== READING PASSAGE

A fiduciary duty to being innovative solutions forward! This development shouldn’t have been a surprise given Petitti’s background (media rights acquisition for sports at CBS and ABC, and a stint at MLB and MLB Network), but what is a surprise is that he apparently tried to strong-arm Michigan into doing this deal. How do you get all 18 constituents of the Big 10 (yep) to approve a deal like this? You get Michigan and Ohio State and USC on board and then you cram it down on the remaining 15 schools, who don't matter to this deal and some of whom you'd probably be happy to be rid of. But you don't bully the Wolverines, Tony.

So we have a pretty good bead on Petitti, but what about the other side of this deal? What is the University of California’s pension system doing on the buy side here? I mean, it’s clever in the sense that a public pension plan making the first big private investment into college sports football is likely going to be more palatable to the public and other stakeholders than KKR or Blackstone, but one thing that is unclear is who is advising UC Investment chief Jagdeep Bachher on this transaction. The answer likely lies with the same deep-pocketed investment firms now circling the entire sports world, as we explore next.

WHY COLLEGE FOOTBALL AND WHY NOW

The stage was set when the NCAA lost two huge court cases (O’Bannon vs NCAA, 2014; NCAA vs Alston, 2021) that blew up first the prohibition on student-athletes being paid for their “name, image and likeness (NIL),” and then the entire amateurism model. Most college sports fans didn’t shed any tears at watching the heartless NCAA bureaucrats take those Ls, but I am probably not the only one wondering about the monster that’s been created in its stead.

The combination of free agency (the transfer portal) and legal compensation for college athletes has created chaos for Athletic Directors and football and basketball coaches in particular. These dramatic changes have also necessitated 8-figure annual obligations for schools in major conferences to attract and retain players as well as fueled further increases in compensation – and buyout amounts – for top coaches, many of whom are now paid $10+ million a year and have $50+ million buyouts if the school wants to replace them.

On the revenue side, the big media rights packages from ESPN, FOX and CBS aren’t growing at nearly the same rate as they used to, as consumers have started to balk at paying up for cable or streaming services that include ever more expensive sports packages.

And the collapse of the old conference system, with only two mega-conferences (Big 10 and SEC) that look in any way sustainable, has turned the whole collegiate sports system into more of a media platform than a network of collegiate athletics systems.

Financial pressures, potentially billions in capital that could be deployed, a massive consumer market and live events that should hold even more value as one of the few shared, non-digitized experiences left? That’s a perfect formula for private equity.

====

▶ [EXERCISE REQUIREMENTS]
a - Which lines of the records contain the string "instrument"? Pull out each one, matching case exactly.
b - Can you continue the piece on private equity and college football, picking up right after its final sentence?
The text and the records come from unrelated sources.

== SUPPLIED DATA

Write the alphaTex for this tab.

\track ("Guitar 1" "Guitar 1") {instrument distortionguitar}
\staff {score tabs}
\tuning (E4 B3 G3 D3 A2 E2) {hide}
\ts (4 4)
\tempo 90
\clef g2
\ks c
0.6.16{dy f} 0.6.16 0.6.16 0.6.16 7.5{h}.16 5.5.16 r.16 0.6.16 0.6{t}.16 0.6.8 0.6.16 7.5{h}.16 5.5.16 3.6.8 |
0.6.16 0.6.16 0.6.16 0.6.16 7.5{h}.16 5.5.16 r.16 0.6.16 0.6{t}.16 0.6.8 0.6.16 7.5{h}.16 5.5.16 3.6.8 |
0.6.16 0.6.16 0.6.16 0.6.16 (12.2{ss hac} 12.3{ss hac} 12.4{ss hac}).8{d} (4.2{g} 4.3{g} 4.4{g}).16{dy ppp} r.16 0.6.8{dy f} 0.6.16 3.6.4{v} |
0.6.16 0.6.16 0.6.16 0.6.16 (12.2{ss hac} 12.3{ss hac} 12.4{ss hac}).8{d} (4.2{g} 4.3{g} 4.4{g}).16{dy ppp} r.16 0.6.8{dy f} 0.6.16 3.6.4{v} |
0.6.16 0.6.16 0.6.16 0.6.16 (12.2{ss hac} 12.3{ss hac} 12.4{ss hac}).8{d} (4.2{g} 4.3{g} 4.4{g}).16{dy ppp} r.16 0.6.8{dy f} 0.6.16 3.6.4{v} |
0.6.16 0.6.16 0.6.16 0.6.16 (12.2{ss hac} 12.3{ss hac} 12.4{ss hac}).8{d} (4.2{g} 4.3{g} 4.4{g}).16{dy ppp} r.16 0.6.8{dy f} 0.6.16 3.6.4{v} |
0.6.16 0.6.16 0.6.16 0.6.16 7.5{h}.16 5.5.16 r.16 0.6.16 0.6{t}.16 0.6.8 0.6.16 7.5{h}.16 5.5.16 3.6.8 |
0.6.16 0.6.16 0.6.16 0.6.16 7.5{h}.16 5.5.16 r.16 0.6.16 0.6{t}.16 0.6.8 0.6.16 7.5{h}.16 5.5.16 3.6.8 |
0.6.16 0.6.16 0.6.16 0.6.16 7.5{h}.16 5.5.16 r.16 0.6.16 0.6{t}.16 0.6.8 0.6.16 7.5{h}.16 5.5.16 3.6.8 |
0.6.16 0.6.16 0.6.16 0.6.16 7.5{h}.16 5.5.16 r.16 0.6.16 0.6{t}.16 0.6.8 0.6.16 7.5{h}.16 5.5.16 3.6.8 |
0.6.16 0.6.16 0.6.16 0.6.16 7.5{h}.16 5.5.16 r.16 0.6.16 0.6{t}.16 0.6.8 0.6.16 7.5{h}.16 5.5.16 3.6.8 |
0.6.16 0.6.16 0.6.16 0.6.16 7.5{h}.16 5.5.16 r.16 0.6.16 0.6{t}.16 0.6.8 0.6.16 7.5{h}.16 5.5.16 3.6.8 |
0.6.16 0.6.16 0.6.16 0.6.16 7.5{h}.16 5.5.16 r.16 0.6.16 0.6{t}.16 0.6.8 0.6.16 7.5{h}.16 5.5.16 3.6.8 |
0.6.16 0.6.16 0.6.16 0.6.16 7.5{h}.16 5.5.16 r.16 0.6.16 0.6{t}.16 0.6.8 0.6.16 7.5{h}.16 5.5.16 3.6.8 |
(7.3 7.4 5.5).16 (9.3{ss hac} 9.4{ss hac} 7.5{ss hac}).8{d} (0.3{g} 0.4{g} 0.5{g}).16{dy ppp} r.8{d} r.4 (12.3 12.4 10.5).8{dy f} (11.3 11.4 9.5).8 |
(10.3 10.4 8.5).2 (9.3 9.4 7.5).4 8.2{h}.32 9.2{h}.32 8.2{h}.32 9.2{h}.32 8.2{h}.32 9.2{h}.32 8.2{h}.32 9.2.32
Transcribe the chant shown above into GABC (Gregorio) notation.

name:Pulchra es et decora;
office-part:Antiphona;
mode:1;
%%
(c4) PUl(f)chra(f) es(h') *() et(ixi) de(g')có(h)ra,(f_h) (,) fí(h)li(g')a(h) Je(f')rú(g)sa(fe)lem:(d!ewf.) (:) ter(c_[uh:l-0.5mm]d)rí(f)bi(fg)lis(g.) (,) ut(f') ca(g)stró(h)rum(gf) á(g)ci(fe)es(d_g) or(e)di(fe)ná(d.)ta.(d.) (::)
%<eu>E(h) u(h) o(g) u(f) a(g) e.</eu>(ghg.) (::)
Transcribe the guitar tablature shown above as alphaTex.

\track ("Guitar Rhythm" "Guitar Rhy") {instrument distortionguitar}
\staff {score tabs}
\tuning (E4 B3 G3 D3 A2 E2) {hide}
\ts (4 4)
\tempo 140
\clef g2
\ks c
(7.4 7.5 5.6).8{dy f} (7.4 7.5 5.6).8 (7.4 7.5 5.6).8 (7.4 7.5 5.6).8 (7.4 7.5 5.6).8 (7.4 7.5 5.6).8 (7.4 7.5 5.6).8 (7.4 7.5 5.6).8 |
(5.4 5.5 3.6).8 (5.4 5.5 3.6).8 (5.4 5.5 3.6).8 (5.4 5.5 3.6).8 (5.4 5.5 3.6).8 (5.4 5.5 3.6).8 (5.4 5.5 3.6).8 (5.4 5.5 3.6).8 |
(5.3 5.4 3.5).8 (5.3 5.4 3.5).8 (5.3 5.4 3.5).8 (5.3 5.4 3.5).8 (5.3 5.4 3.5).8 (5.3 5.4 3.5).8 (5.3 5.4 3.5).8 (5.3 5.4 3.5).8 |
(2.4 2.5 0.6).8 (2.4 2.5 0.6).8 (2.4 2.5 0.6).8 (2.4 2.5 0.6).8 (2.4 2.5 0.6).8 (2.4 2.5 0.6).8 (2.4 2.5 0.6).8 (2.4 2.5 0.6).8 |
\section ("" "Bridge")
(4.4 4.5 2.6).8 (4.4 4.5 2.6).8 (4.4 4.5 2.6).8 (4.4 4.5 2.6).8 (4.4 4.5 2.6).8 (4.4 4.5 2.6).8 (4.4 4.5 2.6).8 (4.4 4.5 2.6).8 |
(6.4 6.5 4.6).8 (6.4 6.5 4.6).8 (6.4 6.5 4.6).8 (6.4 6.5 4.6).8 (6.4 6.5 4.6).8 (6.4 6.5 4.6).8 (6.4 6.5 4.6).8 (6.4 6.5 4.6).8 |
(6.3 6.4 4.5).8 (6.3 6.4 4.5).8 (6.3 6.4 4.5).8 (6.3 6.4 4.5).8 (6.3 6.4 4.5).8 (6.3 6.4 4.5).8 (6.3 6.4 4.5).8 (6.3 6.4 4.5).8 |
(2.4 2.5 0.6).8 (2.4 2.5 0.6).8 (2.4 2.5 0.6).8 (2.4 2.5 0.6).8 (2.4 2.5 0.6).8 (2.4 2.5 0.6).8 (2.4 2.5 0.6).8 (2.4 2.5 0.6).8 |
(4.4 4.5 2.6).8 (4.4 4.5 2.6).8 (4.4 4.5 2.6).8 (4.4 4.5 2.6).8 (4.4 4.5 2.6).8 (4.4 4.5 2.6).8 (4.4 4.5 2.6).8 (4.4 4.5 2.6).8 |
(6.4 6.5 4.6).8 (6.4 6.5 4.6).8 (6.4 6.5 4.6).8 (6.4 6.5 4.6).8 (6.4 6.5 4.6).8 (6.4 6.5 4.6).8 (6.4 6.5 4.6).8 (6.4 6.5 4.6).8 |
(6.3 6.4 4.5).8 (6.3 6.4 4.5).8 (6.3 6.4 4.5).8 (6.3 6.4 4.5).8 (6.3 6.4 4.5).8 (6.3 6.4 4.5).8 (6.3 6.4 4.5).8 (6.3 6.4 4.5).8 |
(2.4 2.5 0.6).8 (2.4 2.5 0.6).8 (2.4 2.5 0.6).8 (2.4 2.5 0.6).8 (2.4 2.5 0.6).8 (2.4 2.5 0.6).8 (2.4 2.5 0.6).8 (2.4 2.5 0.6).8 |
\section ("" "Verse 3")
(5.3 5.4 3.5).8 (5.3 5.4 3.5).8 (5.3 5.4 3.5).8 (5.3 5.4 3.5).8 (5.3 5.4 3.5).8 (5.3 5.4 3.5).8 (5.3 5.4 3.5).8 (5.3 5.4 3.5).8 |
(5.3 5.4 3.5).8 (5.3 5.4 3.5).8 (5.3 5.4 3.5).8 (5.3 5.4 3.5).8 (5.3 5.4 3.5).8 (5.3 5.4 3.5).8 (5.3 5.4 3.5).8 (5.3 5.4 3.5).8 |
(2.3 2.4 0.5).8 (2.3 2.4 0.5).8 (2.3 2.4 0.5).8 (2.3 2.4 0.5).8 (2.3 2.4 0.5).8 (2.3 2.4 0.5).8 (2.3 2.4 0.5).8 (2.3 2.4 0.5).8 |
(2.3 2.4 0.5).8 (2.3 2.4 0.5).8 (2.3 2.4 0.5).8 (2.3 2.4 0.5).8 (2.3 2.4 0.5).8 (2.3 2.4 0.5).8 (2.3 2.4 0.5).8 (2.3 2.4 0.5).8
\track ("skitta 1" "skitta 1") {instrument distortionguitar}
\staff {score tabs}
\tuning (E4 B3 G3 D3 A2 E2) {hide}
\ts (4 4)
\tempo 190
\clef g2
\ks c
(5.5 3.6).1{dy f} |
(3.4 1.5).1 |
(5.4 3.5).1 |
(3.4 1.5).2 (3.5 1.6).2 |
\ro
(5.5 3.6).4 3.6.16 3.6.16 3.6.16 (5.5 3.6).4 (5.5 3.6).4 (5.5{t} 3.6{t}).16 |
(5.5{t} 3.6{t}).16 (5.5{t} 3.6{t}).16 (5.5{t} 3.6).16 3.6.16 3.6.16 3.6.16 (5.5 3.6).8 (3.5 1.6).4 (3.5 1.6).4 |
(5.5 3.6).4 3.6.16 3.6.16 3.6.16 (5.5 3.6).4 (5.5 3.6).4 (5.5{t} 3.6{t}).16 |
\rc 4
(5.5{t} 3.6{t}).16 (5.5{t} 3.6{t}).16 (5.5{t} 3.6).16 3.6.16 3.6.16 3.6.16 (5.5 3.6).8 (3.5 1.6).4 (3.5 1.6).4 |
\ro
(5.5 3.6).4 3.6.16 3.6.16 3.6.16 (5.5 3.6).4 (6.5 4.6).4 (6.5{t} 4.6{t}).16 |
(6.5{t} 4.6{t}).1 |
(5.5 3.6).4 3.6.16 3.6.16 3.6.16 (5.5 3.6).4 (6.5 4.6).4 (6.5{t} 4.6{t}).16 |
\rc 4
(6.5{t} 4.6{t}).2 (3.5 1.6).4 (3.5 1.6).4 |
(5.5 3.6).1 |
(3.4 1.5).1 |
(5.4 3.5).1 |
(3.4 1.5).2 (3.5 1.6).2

====

▶ [RESULTS OF THE TASKS]
a -
\track ("Guitar 1" "Guitar 1") {instrument distortionguitar}
\track ("Guitar Rhythm" "Guitar Rhy") {instrument distortionguitar}
\track ("skitta 1" "skitta 1") {instrument distortionguitar}

b -
PRIVATE EQUITY AND SPORTS

Private equity sponsors have been investing in global sports like F1 and European soccer for years now, but until 2019, they had been boxed out of the dominant U.S. professional and college sports sectors because they were money-printing monopolies in the case of the NFL / NBA / MLB, and part of a regulated system that relied on deep-pocketed superfans (“boosters”) to augment university funding in the case of college sports.

But as the valuations of the regional monopolies (teams) in pro sports soared into the billions, the teams started to worry about running out of billionaires who would be capable of buying these multi-billion-dollar franchises, and leagues started to relax their rules about outside / private capital investment. In 2019, MLB relaxed its rules to allow private equity to own up to 30% of a team, and the NBA followed suit a year later. In 2024, the NFL approved minority stakes up to a 10% ownership limit.

Around that time, noted private investor Gerry Cardinale of Redbird Capital called college football “undervalued,” noting that in terms of media rights revenue, college football was earning ten times less than the NFL.

WHAT TO EXPECT IN COLLEGE FOOTBALL

The Private Equity Playbook for college sports is likely going to look something like this:

Growth Strategy: Maximizing Revenue

Content Expansion

Expanded playoffs will be a no-brainer. Moving from the current format of 12 teams with 4 byes to a 24 team tournament with 8 byes would more than double the number of these high-visibility, high-revenue games (from 11 to 23).

Get ready for more football during the week. There are a handful of college football games played earlier in the week these days, but this number will skyrocket to capture unique time slots and maximize viewership.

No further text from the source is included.